* [GIVEN INFORMATION]
☆ ☆ ☆ ☆

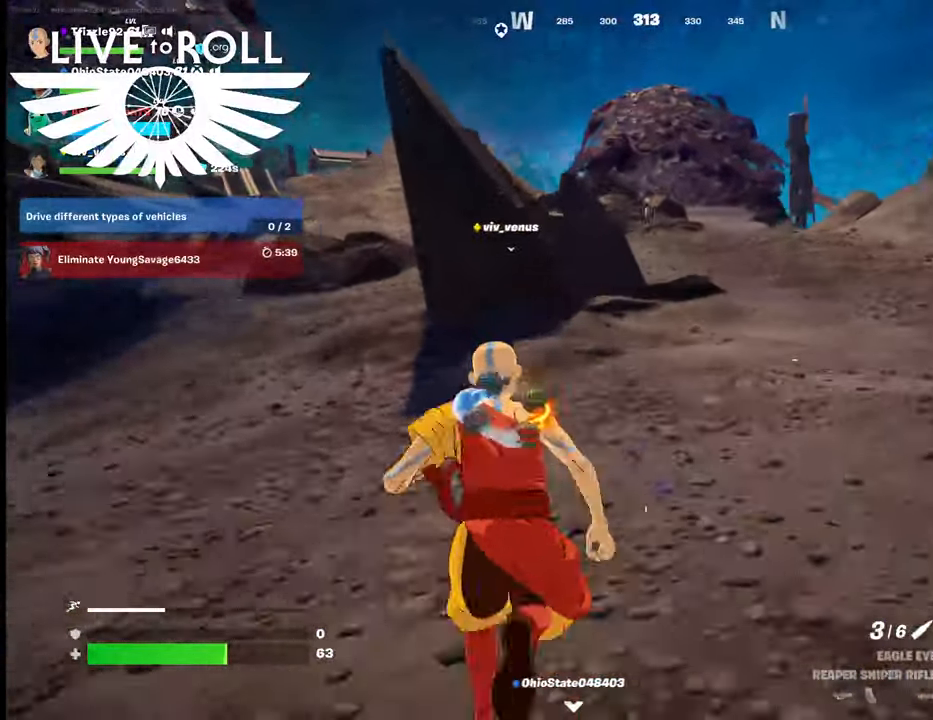
{"buttons": [], "left_stick": "up-right", "right_stick": "center", "events": [[500, "left_stick", "up-right"]]}
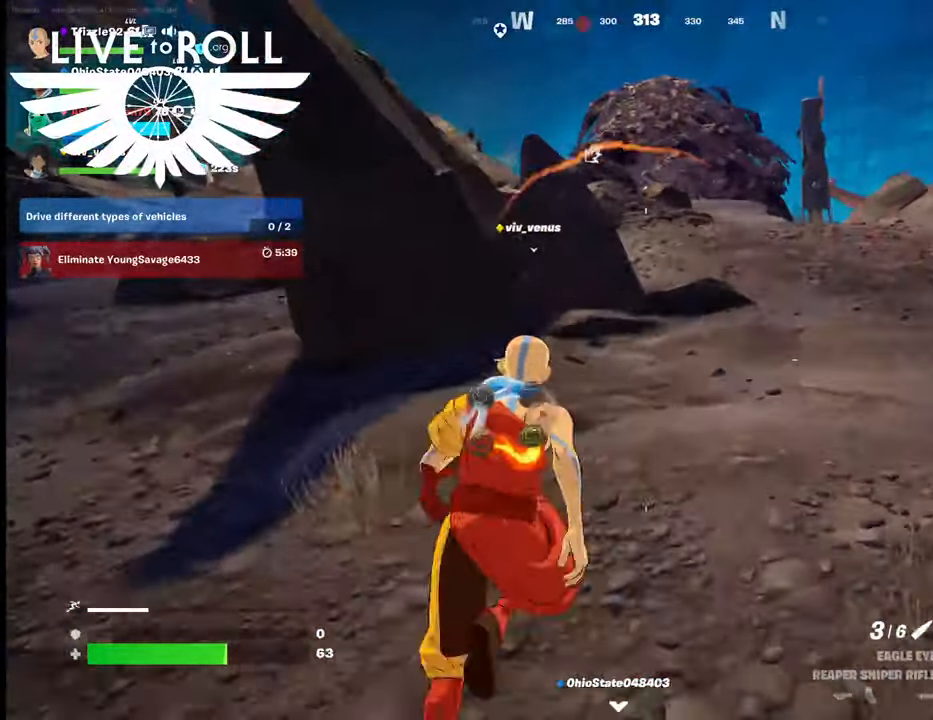
{"buttons": [], "left_stick": "up-right", "right_stick": "center", "events": []}
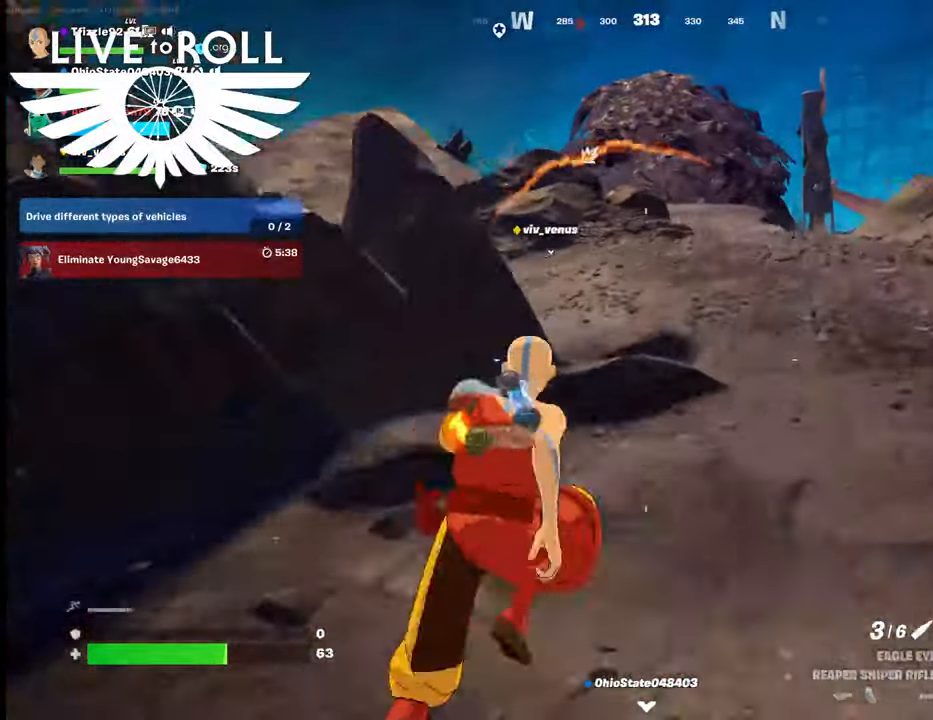
{"buttons": [], "left_stick": "up", "right_stick": "center", "events": [[467, "left_stick", "up"]]}
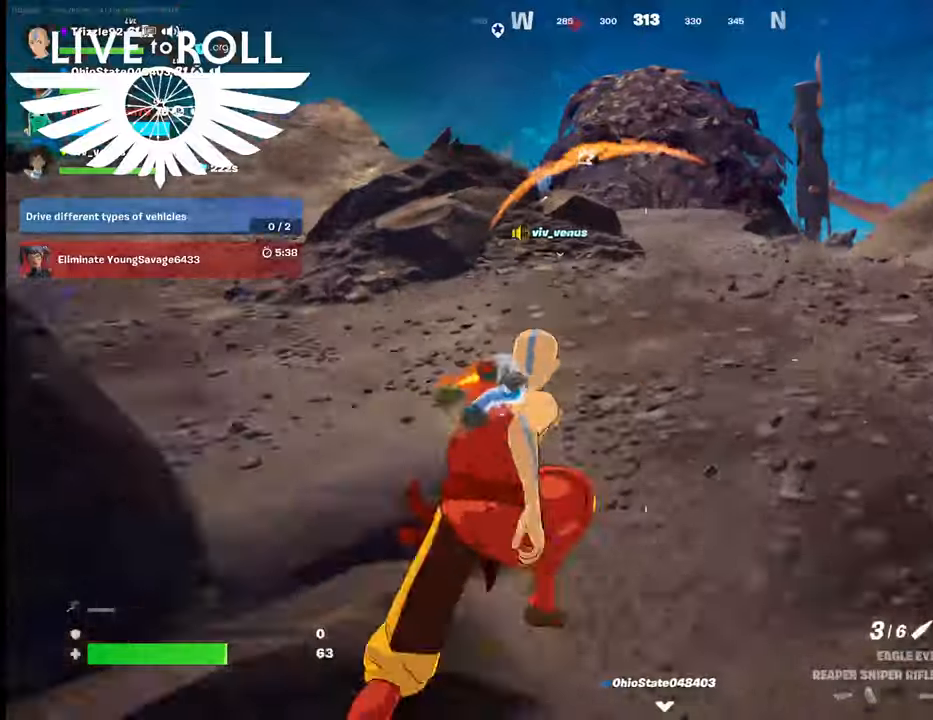
{"buttons": [], "left_stick": "up", "right_stick": "center", "events": []}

☆ ☆ ☆ ☆

Return every line of the listing exactly, leaving its pictures behind.

{"buttons": [], "left_stick": "up-right", "right_stick": "center", "events": [[500, "left_stick", "up-right"]]}
{"buttons": [], "left_stick": "up-right", "right_stick": "center", "events": []}
{"buttons": [], "left_stick": "up", "right_stick": "center", "events": [[467, "left_stick", "up"]]}
{"buttons": [], "left_stick": "up", "right_stick": "center", "events": []}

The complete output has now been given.